CMHC Pulse Blog

Approximately 50% of heart failure patients have a preserved ejection fraction (HFpEF), a condition which is particularly complex to both diagnose and treat. Compared to HF patients with reduced ejection fraction (HFrEF), HFpEF patients are often older, female, and present with increased metabolic comorbidities such as obesity, hypertension, and type 2 diabetes mellitus. These metabolic comorbidities are associated with an increased risk of developing HFpEF: leading to a concerning increase in metabolic syndrome. Indeed, the prevalence of HFpEF has not only spiked in the last few decades, but also coincided with the rise of metabolic syndrome. Moreover, current pharmacological therapies that have demonstrated success in reducing morbidity and mortality in HFrEF patients are ineffective in patients with HFpEF.

Diagnosing HFpEF is further challenging because symptoms are often indistinguishable with HFrEF. This is especially true during the early stages of HFpEF, when a normal ejection fraction and lack of additional symptoms can contribute to an undetected condition. One of the few present symptoms in early stages is exercise dyspnea, due to fluid accumulation in the lungs: common in patients with HF. Yet properly evaluating reduced exercise capacity is challenging in older and obese patients, most of whom constitute the HFpEF patient population. Diagnosis of HFpEF becomes more complex when considering the lack of consensus regarding the definition of EF cut-off criteria, coupled with the fact that such diagnosis must be based upon the exclusion of other common symptoms associated with heart failure.

A particular challenge concerns the diagnosis of HFpEF in patients that present with unexplained exertional dyspnea; in this setting, right-sided heart catherization followed by invasive exercise testing may be required to distinguish between cardiac and non-cardiac causes, and to confirm a diagnosis of HFpEF. However, many clinicians agree that the invasive nature of these procedures does not make them well-suited for routine clinical practice. Dr. Yogesh Reddy and colleagues recently developed and validated a non-invasive score to help clinicians determine the likelihood of HFpEF in patients presenting with unexplained exertional dyspnea. The score, termed H2FPEF, is based on the presence or absence of several measurable risk factors: BMI >30 kg/m2, hypertension defined as currently on two or more antihypertensive medications, paroxysmal or persistent atrial fibrillation, pulmonary hypertension defined as pulmonary artery systolic pressure > 35 mmHg, age >60 years, higher filling pressures defined as E/e’ >9 and ranges from 0-9 points (a higher score likely indicates a greater probability that a patient has HFpEF).
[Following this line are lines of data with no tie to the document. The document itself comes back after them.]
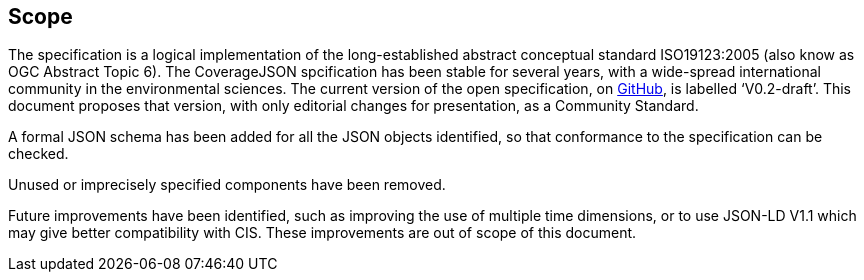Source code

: == Scope

The specification is a logical implementation of the long-established abstract conceptual standard ISO19123:2005 (also know as OGC Abstract Topic 6). The CoverageJSON spcification has been stable for several years, with a wide-spread international community in the environmental sciences. The current version of the open specification, on https://covjson.org/spec[GitHub], is labelled ‘V0.2-draft’. This document proposes that version, with only editorial changes for presentation, as a Community Standard. 

A formal JSON schema has been added for all the JSON objects identified, so that conformance to the specification can be checked. 

Unused or imprecisely specified components have been removed.

Future improvements have been identified, such as improving the use of multiple time dimensions, or to use JSON-LD V1.1 which may give better compatibility with CIS. These improvements are out of scope of this document.
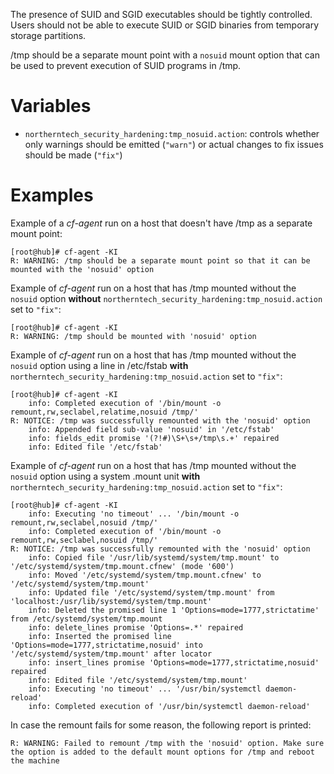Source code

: The presence of SUID and SGID executables should be tightly controlled. Users
should not be able to execute SUID or SGID binaries from temporary storage
partitions.

/tmp should be a separate mount point with a =nosuid= mount option that can be
used to prevent execution of SUID programs in /tmp.


* Variables

- =northerntech_security_hardening:tmp_nosuid.action=:
  controls whether only warnings should be emitted (="warn"=) or actual changes to fix issues should
  be made (="fix"=)


* Examples

Example of a /cf-agent/ run on a host that doesn't have /tmp as a separate
mount point:

#+BEGIN_EXAMPLE
[root@hub]# cf-agent -KI
R: WARNING: /tmp should be a separate mount point so that it can be mounted with the 'nosuid' option
#+END_EXAMPLE

Example of /cf-agent/ run on a host that has /tmp mounted without the =nosuid=
option *without* =northerntech_security_hardening:tmp_nosuid.action= set to ="fix"=:

#+BEGIN_EXAMPLE
[root@hub]# cf-agent -KI
R: WARNING: /tmp should be mounted with 'nosuid' option
#+END_EXAMPLE

Example of /cf-agent/ run on a host that has /tmp mounted without the =nosuid=
option using a line in /etc/fstab *with*
=northerntech_security_hardening:tmp_nosuid.action= set to ="fix"=:

#+BEGIN_EXAMPLE
[root@hub]# cf-agent -KI
    info: Completed execution of '/bin/mount -o remount,rw,seclabel,relatime,nosuid /tmp/'
R: NOTICE: /tmp was successfully remounted with the 'nosuid' option
    info: Appended field sub-value 'nosuid' in '/etc/fstab'
    info: fields_edit promise '(?!#)\S+\s+/tmp\s.+' repaired
    info: Edited file '/etc/fstab'
#+END_EXAMPLE

Example of /cf-agent/ run on a host that has /tmp mounted without the =nosuid=
option using a system .mount unit *with*
=northerntech_security_hardening:tmp_nosuid.action= set to ="fix"=:

#+BEGIN_EXAMPLE
[root@hub]# cf-agent -KI
    info: Executing 'no timeout' ... '/bin/mount -o remount,rw,seclabel,nosuid /tmp/'
    info: Completed execution of '/bin/mount -o remount,rw,seclabel,nosuid /tmp/'
R: NOTICE: /tmp was successfully remounted with the 'nosuid' option
    info: Copied file '/usr/lib/systemd/system/tmp.mount' to '/etc/systemd/system/tmp.mount.cfnew' (mode '600')
    info: Moved '/etc/systemd/system/tmp.mount.cfnew' to '/etc/systemd/system/tmp.mount'
    info: Updated file '/etc/systemd/system/tmp.mount' from 'localhost:/usr/lib/systemd/system/tmp.mount'
    info: Deleted the promised line 1 'Options=mode=1777,strictatime' from /etc/systemd/system/tmp.mount
    info: delete_lines promise 'Options=.*' repaired
    info: Inserted the promised line 'Options=mode=1777,strictatime,nosuid' into '/etc/systemd/system/tmp.mount' after locator
    info: insert_lines promise 'Options=mode=1777,strictatime,nosuid' repaired
    info: Edited file '/etc/systemd/system/tmp.mount'
    info: Executing 'no timeout' ... '/usr/bin/systemctl daemon-reload'
    info: Completed execution of '/usr/bin/systemctl daemon-reload'
#+END_EXAMPLE

In case the remount fails for some reason, the following report is printed:

#+BEGIN_EXAMPLE
R: WARNING: Failed to remount /tmp with the 'nosuid' option. Make sure the option is added to the default mount options for /tmp and reboot the machine
#+END_EXAMPLE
Indeed, when validated in a separate test cohort, an increased H2FPEF score was predictive of HFpEF probability: for example, a H2FPEF score of >5 helped to predict HFpEF with 90% probability. This score could prove useful in establishing the probability of HFpEF, and rule out this disease in patients with low scores (e.g. 0 or 1). Furthermore, the score could help guide clinicians in confirming a diagnosis in patients with higher (6-9) scores.

Reddy, Yogesh NV, et al. “A Simple, Evidence-Based Approach to Help Guide Diagnosis of Heart Failure with Preserved Ejection Fraction.” Circulation (2018): CIRCULATIONAHA-118.